Retype all of the following lines word for word, keeping their order.

→ Provided entries:
○ ○ ○ ○ ○ ○ ○
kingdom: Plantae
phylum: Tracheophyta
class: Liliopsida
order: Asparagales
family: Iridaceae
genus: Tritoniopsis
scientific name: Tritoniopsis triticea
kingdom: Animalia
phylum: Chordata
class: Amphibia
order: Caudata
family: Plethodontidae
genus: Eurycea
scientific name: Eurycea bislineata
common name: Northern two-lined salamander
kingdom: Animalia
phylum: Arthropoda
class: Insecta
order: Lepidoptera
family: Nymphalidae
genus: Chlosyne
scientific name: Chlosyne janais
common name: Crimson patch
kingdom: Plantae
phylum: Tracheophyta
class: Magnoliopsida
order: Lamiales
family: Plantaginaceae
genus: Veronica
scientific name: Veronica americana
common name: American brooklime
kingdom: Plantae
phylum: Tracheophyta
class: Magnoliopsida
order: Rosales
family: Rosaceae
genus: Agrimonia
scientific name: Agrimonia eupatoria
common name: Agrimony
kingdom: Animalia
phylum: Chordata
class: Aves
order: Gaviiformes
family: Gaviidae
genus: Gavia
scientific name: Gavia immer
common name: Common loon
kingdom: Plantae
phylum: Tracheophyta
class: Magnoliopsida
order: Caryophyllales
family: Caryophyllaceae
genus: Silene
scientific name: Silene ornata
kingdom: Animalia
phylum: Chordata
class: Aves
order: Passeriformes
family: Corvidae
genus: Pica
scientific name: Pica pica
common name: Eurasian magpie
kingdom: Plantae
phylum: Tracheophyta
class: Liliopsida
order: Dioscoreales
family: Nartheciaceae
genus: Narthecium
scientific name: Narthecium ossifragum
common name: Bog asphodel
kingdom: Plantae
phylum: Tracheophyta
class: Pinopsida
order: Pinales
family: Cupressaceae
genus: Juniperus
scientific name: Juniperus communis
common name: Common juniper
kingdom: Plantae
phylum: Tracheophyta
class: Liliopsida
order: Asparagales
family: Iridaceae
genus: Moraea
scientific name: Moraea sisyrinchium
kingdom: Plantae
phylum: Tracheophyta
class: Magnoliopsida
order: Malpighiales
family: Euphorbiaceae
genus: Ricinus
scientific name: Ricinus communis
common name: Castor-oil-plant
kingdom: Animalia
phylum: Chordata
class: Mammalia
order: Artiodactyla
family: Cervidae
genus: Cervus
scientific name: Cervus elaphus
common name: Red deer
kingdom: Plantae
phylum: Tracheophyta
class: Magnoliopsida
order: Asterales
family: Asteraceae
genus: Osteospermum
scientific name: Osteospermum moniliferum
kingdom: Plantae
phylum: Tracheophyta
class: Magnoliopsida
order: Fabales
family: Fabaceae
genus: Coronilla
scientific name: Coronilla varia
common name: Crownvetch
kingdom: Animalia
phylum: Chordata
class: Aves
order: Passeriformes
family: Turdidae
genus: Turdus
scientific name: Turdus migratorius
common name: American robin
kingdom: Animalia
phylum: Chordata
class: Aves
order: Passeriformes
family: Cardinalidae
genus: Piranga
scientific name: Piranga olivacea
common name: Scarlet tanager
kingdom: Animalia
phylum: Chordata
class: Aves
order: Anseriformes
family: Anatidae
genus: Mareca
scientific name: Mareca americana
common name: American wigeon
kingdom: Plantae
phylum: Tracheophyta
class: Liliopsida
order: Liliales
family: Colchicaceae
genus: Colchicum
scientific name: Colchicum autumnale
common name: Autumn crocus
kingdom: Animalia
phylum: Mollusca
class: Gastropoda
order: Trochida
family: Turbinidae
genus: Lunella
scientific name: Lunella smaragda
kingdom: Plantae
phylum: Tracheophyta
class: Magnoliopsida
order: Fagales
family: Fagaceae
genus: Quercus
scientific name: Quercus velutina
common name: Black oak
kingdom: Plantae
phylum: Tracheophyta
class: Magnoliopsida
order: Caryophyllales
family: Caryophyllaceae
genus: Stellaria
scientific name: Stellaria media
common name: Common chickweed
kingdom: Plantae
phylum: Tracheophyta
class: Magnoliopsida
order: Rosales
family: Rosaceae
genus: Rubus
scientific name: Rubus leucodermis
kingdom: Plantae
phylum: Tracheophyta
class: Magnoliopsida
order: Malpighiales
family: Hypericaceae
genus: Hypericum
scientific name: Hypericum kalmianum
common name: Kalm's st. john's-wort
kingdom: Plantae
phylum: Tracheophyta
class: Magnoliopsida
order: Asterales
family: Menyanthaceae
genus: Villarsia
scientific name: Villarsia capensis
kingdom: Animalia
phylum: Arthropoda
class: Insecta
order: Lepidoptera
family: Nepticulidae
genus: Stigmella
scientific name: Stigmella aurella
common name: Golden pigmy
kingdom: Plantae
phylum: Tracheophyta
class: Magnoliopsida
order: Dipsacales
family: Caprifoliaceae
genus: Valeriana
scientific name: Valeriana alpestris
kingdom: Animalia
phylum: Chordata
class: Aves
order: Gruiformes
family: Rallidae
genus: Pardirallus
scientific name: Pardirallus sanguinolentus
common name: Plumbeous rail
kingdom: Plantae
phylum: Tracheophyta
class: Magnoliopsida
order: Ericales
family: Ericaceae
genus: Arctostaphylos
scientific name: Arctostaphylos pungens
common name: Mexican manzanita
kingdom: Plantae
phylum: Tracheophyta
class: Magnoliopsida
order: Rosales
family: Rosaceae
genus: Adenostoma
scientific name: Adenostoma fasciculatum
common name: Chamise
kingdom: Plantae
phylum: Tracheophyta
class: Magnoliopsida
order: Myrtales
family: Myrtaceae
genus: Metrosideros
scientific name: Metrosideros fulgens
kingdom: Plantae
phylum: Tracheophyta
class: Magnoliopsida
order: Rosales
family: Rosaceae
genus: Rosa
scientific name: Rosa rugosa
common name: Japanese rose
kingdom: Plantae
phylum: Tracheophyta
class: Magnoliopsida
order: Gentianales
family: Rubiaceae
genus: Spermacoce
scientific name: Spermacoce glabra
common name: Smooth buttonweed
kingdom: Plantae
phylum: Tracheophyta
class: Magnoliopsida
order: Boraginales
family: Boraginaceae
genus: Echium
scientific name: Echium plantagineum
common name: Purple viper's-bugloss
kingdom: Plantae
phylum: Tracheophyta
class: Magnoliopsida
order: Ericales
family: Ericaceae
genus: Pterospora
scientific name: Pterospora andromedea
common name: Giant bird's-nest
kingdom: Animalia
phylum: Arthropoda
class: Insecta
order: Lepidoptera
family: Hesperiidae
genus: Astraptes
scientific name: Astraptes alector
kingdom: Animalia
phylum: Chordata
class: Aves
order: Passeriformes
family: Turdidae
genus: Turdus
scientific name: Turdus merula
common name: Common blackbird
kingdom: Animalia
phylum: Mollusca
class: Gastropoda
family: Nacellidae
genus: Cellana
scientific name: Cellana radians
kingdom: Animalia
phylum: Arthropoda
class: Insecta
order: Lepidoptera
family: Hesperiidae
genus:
○ ○ ○ ○ ○ ○ ○
→ Output of the exercise:
kingdom: Plantae
phylum: Tracheophyta
class: Liliopsida
order: Asparagales
family: Iridaceae
genus: Tritoniopsis
scientific name: Tritoniopsis triticea
kingdom: Animalia
phylum: Chordata
class: Amphibia
order: Caudata
family: Plethodontidae
genus: Eurycea
scientific name: Eurycea bislineata
common name: Northern two-lined salamander
kingdom: Animalia
phylum: Arthropoda
class: Insecta
order: Lepidoptera
family: Nymphalidae
genus: Chlosyne
scientific name: Chlosyne janais
common name: Crimson patch
kingdom: Plantae
phylum: Tracheophyta
class: Magnoliopsida
order: Lamiales
family: Plantaginaceae
genus: Veronica
scientific name: Veronica americana
common name: American brooklime
kingdom: Plantae
phylum: Tracheophyta
class: Magnoliopsida
order: Rosales
family: Rosaceae
genus: Agrimonia
scientific name: Agrimonia eupatoria
common name: Agrimony
kingdom: Animalia
phylum: Chordata
class: Aves
order: Gaviiformes
family: Gaviidae
genus: Gavia
scientific name: Gavia immer
common name: Common loon
kingdom: Plantae
phylum: Tracheophyta
class: Magnoliopsida
order: Caryophyllales
family: Caryophyllaceae
genus: Silene
scientific name: Silene ornata
kingdom: Animalia
phylum: Chordata
class: Aves
order: Passeriformes
family: Corvidae
genus: Pica
scientific name: Pica pica
common name: Eurasian magpie
kingdom: Plantae
phylum: Tracheophyta
class: Liliopsida
order: Dioscoreales
family: Nartheciaceae
genus: Narthecium
scientific name: Narthecium ossifragum
common name: Bog asphodel
kingdom: Plantae
phylum: Tracheophyta
class: Pinopsida
order: Pinales
family: Cupressaceae
genus: Juniperus
scientific name: Juniperus communis
common name: Common juniper
kingdom: Plantae
phylum: Tracheophyta
class: Liliopsida
order: Asparagales
family: Iridaceae
genus: Moraea
scientific name: Moraea sisyrinchium
kingdom: Plantae
phylum: Tracheophyta
class: Magnoliopsida
order: Malpighiales
family: Euphorbiaceae
genus: Ricinus
scientific name: Ricinus communis
common name: Castor-oil-plant
kingdom: Animalia
phylum: Chordata
class: Mammalia
order: Artiodactyla
family: Cervidae
genus: Cervus
scientific name: Cervus elaphus
common name: Red deer
kingdom: Plantae
phylum: Tracheophyta
class: Magnoliopsida
order: Asterales
family: Asteraceae
genus: Osteospermum
scientific name: Osteospermum moniliferum
kingdom: Plantae
phylum: Tracheophyta
class: Magnoliopsida
order: Fabales
family: Fabaceae
genus: Coronilla
scientific name: Coronilla varia
common name: Crownvetch
kingdom: Animalia
phylum: Chordata
class: Aves
order: Passeriformes
family: Turdidae
genus: Turdus
scientific name: Turdus migratorius
common name: American robin
kingdom: Animalia
phylum: Chordata
class: Aves
order: Passeriformes
family: Cardinalidae
genus: Piranga
scientific name: Piranga olivacea
common name: Scarlet tanager
kingdom: Animalia
phylum: Chordata
class: Aves
order: Anseriformes
family: Anatidae
genus: Mareca
scientific name: Mareca americana
common name: American wigeon
kingdom: Plantae
phylum: Tracheophyta
class: Liliopsida
order: Liliales
family: Colchicaceae
genus: Colchicum
scientific name: Colchicum autumnale
common name: Autumn crocus
kingdom: Animalia
phylum: Mollusca
class: Gastropoda
order: Trochida
family: Turbinidae
genus: Lunella
scientific name: Lunella smaragda
kingdom: Plantae
phylum: Tracheophyta
class: Magnoliopsida
order: Fagales
family: Fagaceae
genus: Quercus
scientific name: Quercus velutina
common name: Black oak
kingdom: Plantae
phylum: Tracheophyta
class: Magnoliopsida
order: Caryophyllales
family: Caryophyllaceae
genus: Stellaria
scientific name: Stellaria media
common name: Common chickweed
kingdom: Plantae
phylum: Tracheophyta
class: Magnoliopsida
order: Rosales
family: Rosaceae
genus: Rubus
scientific name: Rubus leucodermis
kingdom: Plantae
phylum: Tracheophyta
class: Magnoliopsida
order: Malpighiales
family: Hypericaceae
genus: Hypericum
scientific name: Hypericum kalmianum
common name: Kalm's st. john's-wort
kingdom: Plantae
phylum: Tracheophyta
class: Magnoliopsida
order: Asterales
family: Menyanthaceae
genus: Villarsia
scientific name: Villarsia capensis
kingdom: Animalia
phylum: Arthropoda
class: Insecta
order: Lepidoptera
family: Nepticulidae
genus: Stigmella
scientific name: Stigmella aurella
common name: Golden pigmy
kingdom: Plantae
phylum: Tracheophyta
class: Magnoliopsida
order: Dipsacales
family: Caprifoliaceae
genus: Valeriana
scientific name: Valeriana alpestris
kingdom: Animalia
phylum: Chordata
class: Aves
order: Gruiformes
family: Rallidae
genus: Pardirallus
scientific name: Pardirallus sanguinolentus
common name: Plumbeous rail
kingdom: Plantae
phylum: Tracheophyta
class: Magnoliopsida
order: Ericales
family: Ericaceae
genus: Arctostaphylos
scientific name: Arctostaphylos pungens
common name: Mexican manzanita
kingdom: Plantae
phylum: Tracheophyta
class: Magnoliopsida
order: Rosales
family: Rosaceae
genus: Adenostoma
scientific name: Adenostoma fasciculatum
common name: Chamise
kingdom: Plantae
phylum: Tracheophyta
class: Magnoliopsida
order: Myrtales
family: Myrtaceae
genus: Metrosideros
scientific name: Metrosideros fulgens
kingdom: Plantae
phylum: Tracheophyta
class: Magnoliopsida
order: Rosales
family: Rosaceae
genus: Rosa
scientific name: Rosa rugosa
common name: Japanese rose
kingdom: Plantae
phylum: Tracheophyta
class: Magnoliopsida
order: Gentianales
family: Rubiaceae
genus: Spermacoce
scientific name: Spermacoce glabra
common name: Smooth buttonweed
kingdom: Plantae
phylum: Tracheophyta
class: Magnoliopsida
order: Boraginales
family: Boraginaceae
genus: Echium
scientific name: Echium plantagineum
common name: Purple viper's-bugloss
kingdom: Plantae
phylum: Tracheophyta
class: Magnoliopsida
order: Ericales
family: Ericaceae
genus: Pterospora
scientific name: Pterospora andromedea
common name: Giant bird's-nest
kingdom: Animalia
phylum: Arthropoda
class: Insecta
order: Lepidoptera
family: Hesperiidae
genus: Astraptes
scientific name: Astraptes alector
kingdom: Animalia
phylum: Chordata
class: Aves
order: Passeriformes
family: Turdidae
genus: Turdus
scientific name: Turdus merula
common name: Common blackbird
kingdom: Animalia
phylum: Mollusca
class: Gastropoda
family: Nacellidae
genus: Cellana
scientific name: Cellana radians
kingdom: Animalia
phylum: Arthropoda
class: Insecta
order: Lepidoptera
family: Hesperiidae
genus:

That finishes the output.